Saying goodbye is always hard to do. And it’s even harder when you’ve never actually met the person.
As a writer, I meet someone new every day. Granted, a lot of them are technically figments of my imagination, but still they’re full—living, breathing—people. At least they seem that way to me. (Other people maybe not so much.)
Over time, I spend a lot of hours with these people—sometimes more than with my real family. I get to know them because I live inside their heads. I hear what they think, see what they see—and sometimes do what they do. (Research trips can be such fun!)
After doing five books in my CHAIR AT THE HAWKINS TABLE series, I’m now writing the last sister’s story. Just saying that makes me sad. Not that this is the last story for this series, but these brothers and sisters--and all their assorted friends and lovers--are finding their happy endings. They’re moving on and I, well, I’m saying goodbye to them.

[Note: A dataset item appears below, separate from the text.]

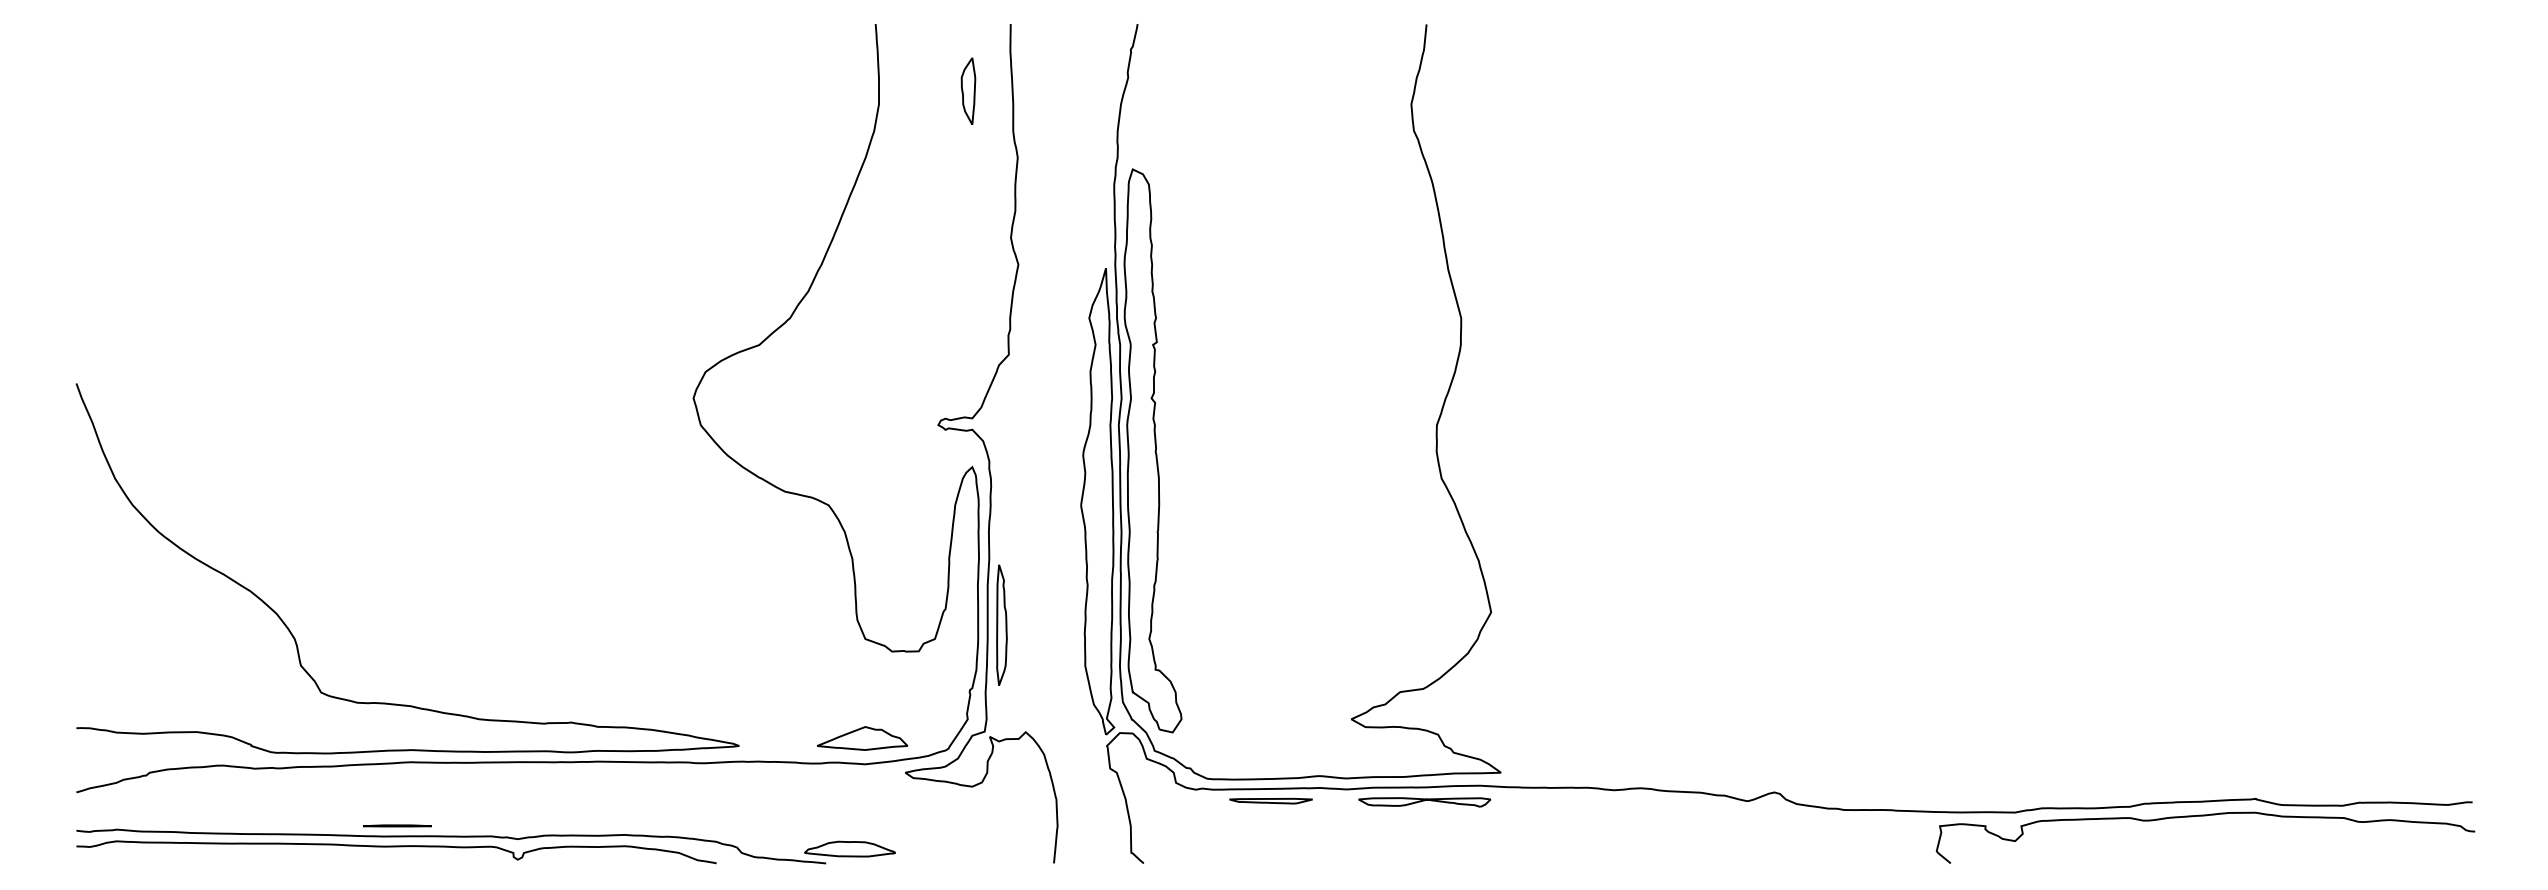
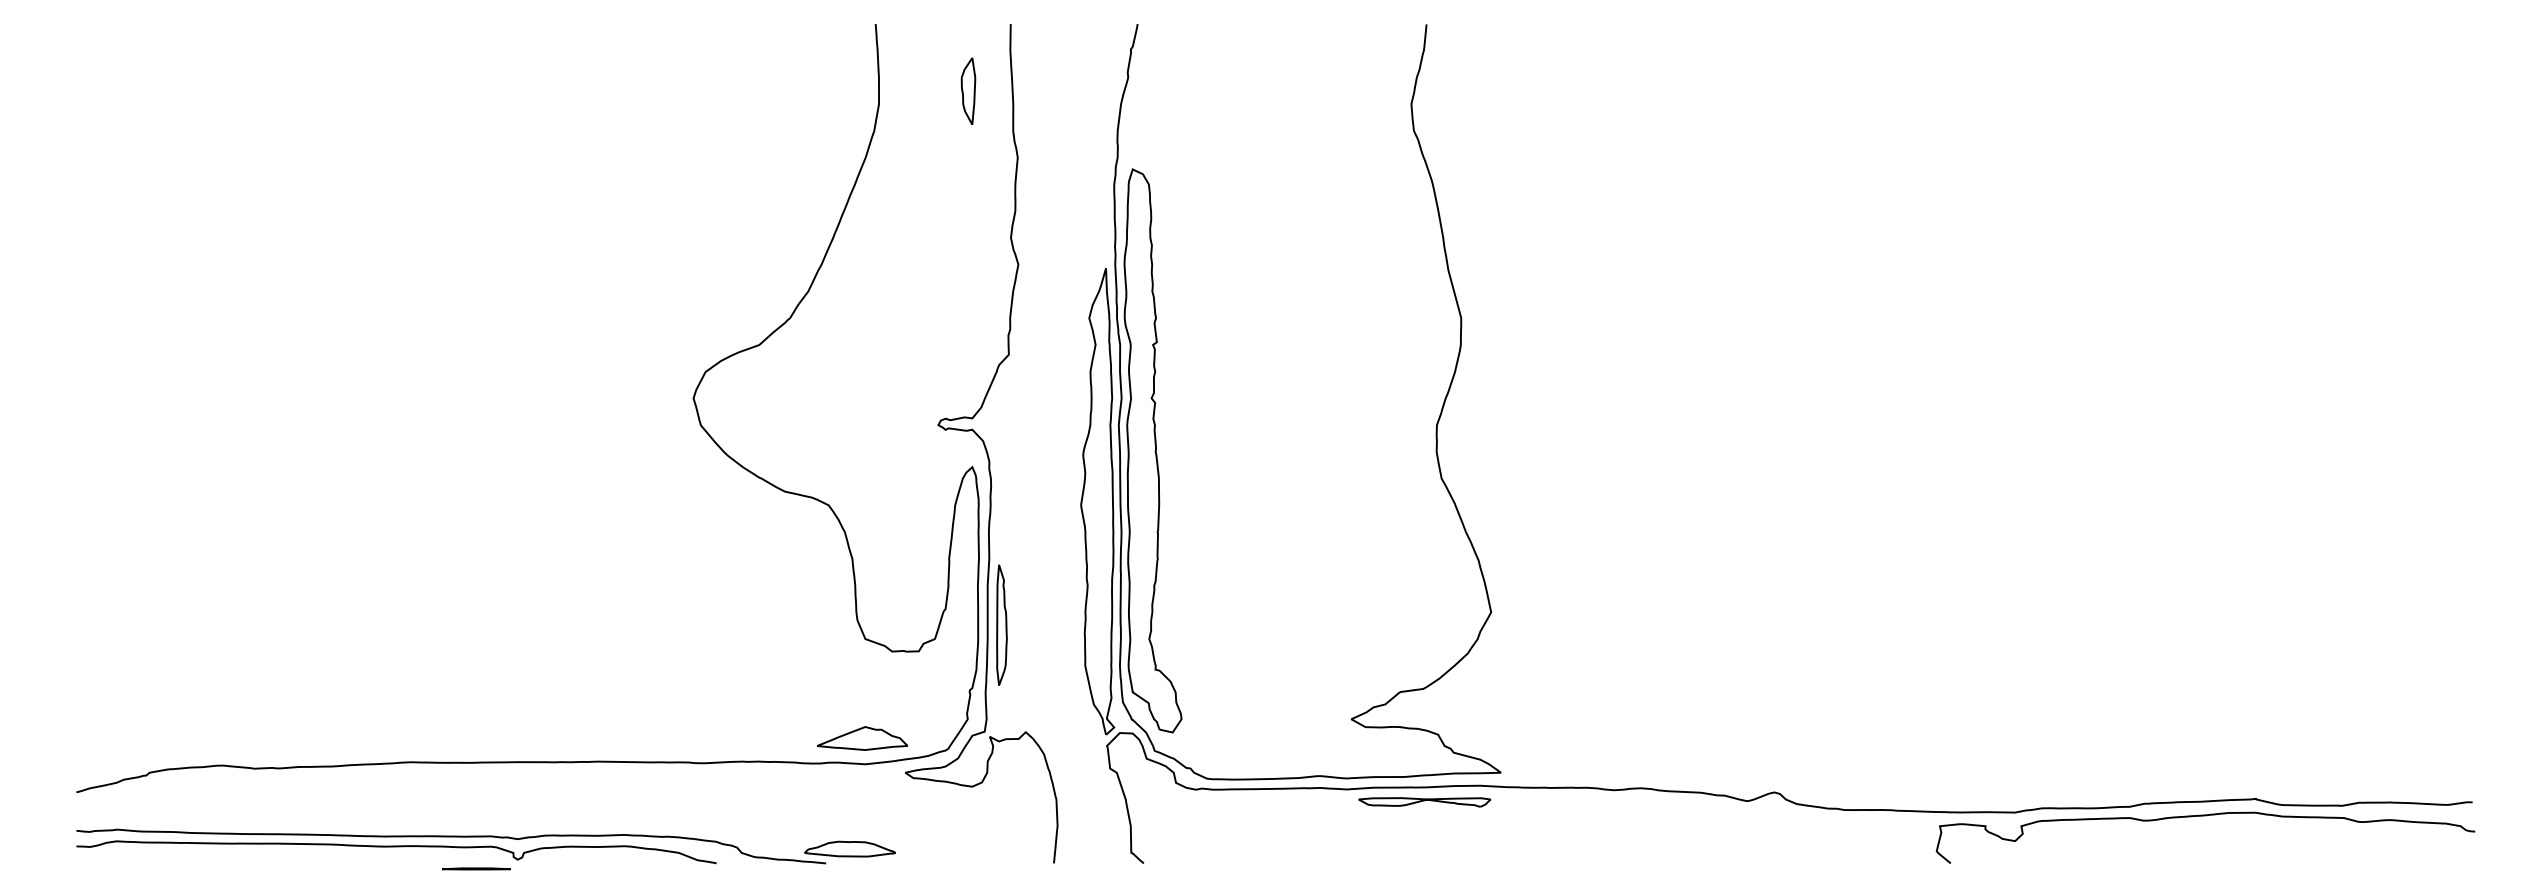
curve at (294, 636): present -> none
part at (1270, 800): present -> none
line at (397, 825) position: (397, 825) -> (476, 868)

Oh, just like kids who’ve flown the nest, they pop in for a visit now and then, dropping by to tease or help a sibling in a scene. But they don’t really come home to stay. To be honest, I’m not sure I’d know what to do with them if they did. I like their completed stories, the lives they’ve found.
One trick that many of my writing friends do to help them get into a character is to use actors/actresses as models for their characters. Tons of us have “borrowed” characters from TV or movies to inspire stories. It’s a great learning tool for one. And it helps with the visuals. But recently I found another benefit of doing that.
But just like my kids, I need to let my characters go and move on, even though the idea of writing a recurring character is tempting. Besides, there’s always someone new to meet with a new story to tell. And how exciting is that?